Nate and his family watch the first half of the game, and Nate studies Brady’s every move. Doug Compton, the man in charge of directing Nate for the throw, tells them that it’s halftime and therefore Nate’s show time. Nate has his special Brady-signed football in hand for the big throw. Nate is welcomed into the bright lights of the field by an announcer. He thinks he’s about to make the throw, but instead the announcer asks if he wants to warm up first. Then the announcer calls Tom Brady to come and give Nate some pointers.

Chapter 32 Summary

Tom Brady introduces himself to Nate, and “Nate was so flustered, so excited to be actually shaking Brady’s hand—with his hands shaking the way they were—that he forgot he was holding his football and promptly dropped it” (232). Tom Brady notices that Nate is using a ball signed by him, and he says, “Wow, now the pressure’s on me, too […] I’ve got to come through for you” (233). Nate and Tom throw the ball back and forth, and Nate wishes this moment could last forever.

Tom tells Nate to believe he can do it, and when Nate throws the ball towards the target for the big throw, he really believes he can. And he does. Nate makes the big throw, and his parents, Abby, Malcom, and Tom are all cheering for him from the sideline. Someone brings him a huge check for a million dollars with his name on it. Despite all the overwhelming attention, Nate rushes over to Abby and hugs her “in front of the whole stadium and maybe the whole country. She hugged him back, for all she was worth” (237). She asks him what he’s going to do with the money, and he says, “I’m going to give it to you […] I found a way for you to see” (237). 

Chapter 33 Summary

The next day, Nate tells his mom about “the surgeon who’d saved the eyesight of a thirteen-year-old boy in London with the same kind of Leber’s disease Abby had. The surgeon Nate had finally discovered after all those days and nights searching on the web, sometimes checking every hour on the hour” (239). Nate says that he’s going to pay for Abby to have this surgery, however much of his million that it takes. Nate knows that his family will be fine financially because his dad has been selling houses again.

 

Chapter 34 Summary

It’s a year later, and Nate is the freshman quarterback of his high school team: “Nate, Malcolm, Pete, LaDell, and the four other freshmen starting for varsity this season would be the youngest Valley team to ever win the league. But only if they could put the ball in the end zone” (243), which they do. After the game is over, Abby runs onto the field. She is able to see now because Nate paid for her surgery and got her “the best eyes money can buy now” (244).
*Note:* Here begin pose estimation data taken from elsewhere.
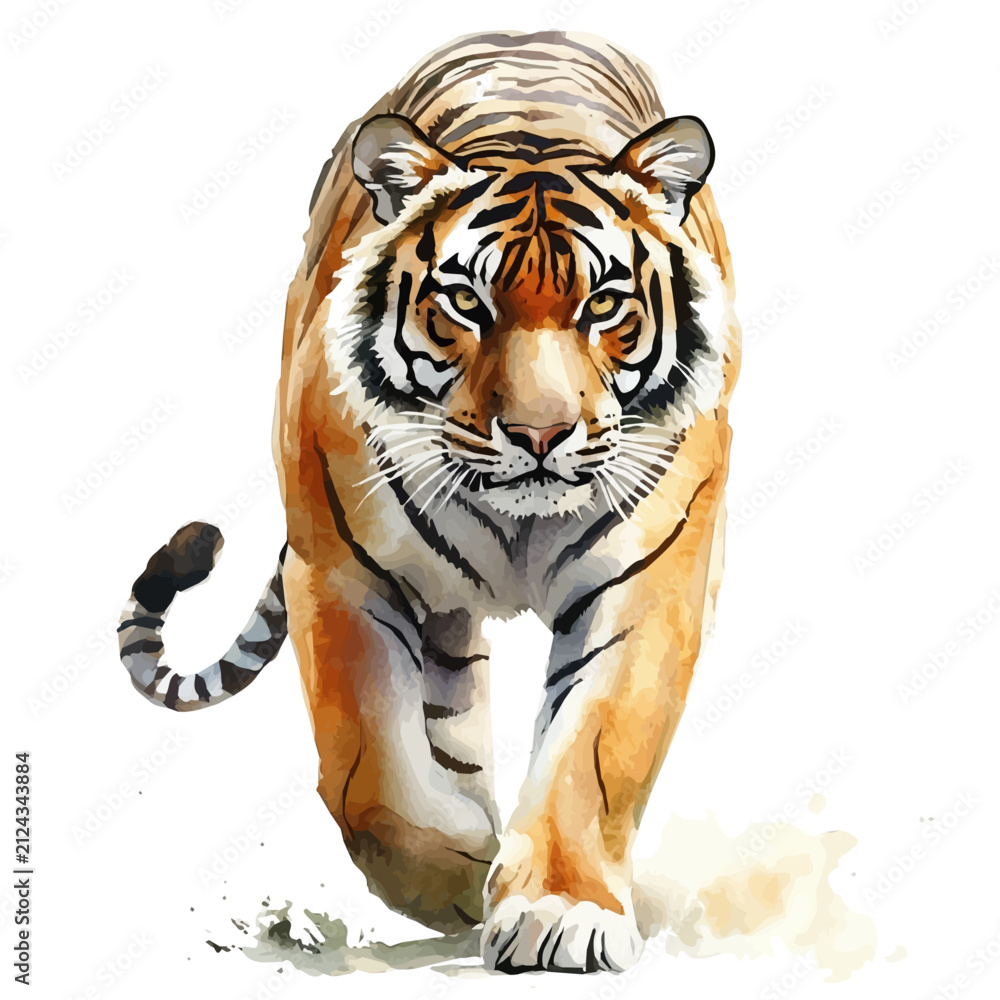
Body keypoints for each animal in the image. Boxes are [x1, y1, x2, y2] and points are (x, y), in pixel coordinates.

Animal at [118, 30, 740, 973]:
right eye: (465, 302)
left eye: (603, 305)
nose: (538, 433)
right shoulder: (342, 575)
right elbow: (367, 774)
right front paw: (459, 873)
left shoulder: (650, 581)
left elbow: (595, 750)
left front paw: (557, 910)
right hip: (435, 612)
The novel ends with the lines: “He ran after her then, ran down the open field, knowing nothing could stop either one of them, feeling as if both of them could see forever” (244). 

Chapters 26-34 Analysis

The novel follows a clear arc that can be broken into thirds. In the first few chapters, Nate is a happy kid who has always been confident in his throwing ability and his relationships. During the middle chapters, however, Nate begins to feel isolated from his loved ones and guilty for their suffering; during this time, his football throwing is affected and he lacks confidence. During Chapters 26 through 34, there is a marked uphill shift for Nate. After realizing that he has the power to potentially change the lives of his loved ones, he commits himself to practicing his throw and regains his confidence. However, he is more empowered than he was during the first half of the novel because he has overcome adversity to gain a new sense of confidence.
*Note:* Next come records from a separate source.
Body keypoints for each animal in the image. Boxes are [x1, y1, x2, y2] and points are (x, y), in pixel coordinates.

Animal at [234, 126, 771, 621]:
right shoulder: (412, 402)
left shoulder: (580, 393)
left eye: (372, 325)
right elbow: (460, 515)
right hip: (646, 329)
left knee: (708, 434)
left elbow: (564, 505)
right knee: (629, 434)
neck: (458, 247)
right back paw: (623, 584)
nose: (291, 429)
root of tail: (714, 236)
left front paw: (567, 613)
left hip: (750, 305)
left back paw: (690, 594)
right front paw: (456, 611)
Chapter 26 is really the start of this new feeling of confidence, and it happens when Nate realizes that he can’t control everything, but he should master the things he can control. Before this moment, Nate feels so overwhelmed by the things beyond his control that he feels like nothing is in his power—not even his own football-throwing arm. Once he makes a clear division between the things he can control and the things he can’t, he begins to re-gain control and confidence in himself, his game, and his relationships.

Important to note in these concluding chapters is the influence Tom Brady has on Nate. While Nate looks up to Tom Brady throughout the entire novel, it’s Brady’s words during the million-dollar throw event that give Nate the final push of confidence he needs to make the throw.